When a line below holds the string "http", show that line.
──────── Supplied information
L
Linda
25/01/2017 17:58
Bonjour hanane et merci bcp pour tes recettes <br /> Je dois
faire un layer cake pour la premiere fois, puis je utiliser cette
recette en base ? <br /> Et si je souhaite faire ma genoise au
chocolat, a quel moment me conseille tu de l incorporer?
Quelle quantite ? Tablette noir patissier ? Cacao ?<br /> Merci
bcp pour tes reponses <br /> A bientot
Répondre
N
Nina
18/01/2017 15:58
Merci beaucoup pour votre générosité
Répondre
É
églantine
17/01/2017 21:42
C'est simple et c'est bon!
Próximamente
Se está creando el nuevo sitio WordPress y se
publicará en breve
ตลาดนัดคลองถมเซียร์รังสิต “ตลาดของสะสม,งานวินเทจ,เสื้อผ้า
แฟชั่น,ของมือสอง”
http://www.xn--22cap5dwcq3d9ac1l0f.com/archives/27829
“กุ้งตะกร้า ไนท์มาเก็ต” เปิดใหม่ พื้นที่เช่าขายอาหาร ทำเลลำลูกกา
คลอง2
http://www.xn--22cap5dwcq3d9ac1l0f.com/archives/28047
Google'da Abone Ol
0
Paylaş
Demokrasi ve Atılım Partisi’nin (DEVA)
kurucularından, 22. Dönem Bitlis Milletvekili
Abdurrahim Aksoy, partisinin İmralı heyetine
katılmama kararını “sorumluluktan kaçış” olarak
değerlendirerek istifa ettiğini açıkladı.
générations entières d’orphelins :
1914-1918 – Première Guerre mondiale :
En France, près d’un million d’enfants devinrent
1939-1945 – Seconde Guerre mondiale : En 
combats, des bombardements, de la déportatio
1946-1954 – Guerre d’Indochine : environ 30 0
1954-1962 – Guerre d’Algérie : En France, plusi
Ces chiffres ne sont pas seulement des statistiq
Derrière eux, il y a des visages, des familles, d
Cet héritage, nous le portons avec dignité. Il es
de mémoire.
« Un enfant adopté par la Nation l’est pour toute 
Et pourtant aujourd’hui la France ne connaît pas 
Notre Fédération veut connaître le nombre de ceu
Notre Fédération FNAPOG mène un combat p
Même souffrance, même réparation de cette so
────────────────
■ Expected output
http://www.xn--22cap5dwcq3d9ac1l0f.com/archives/27829
http://www.xn--22cap5dwcq3d9ac1l0f.com/archives/28047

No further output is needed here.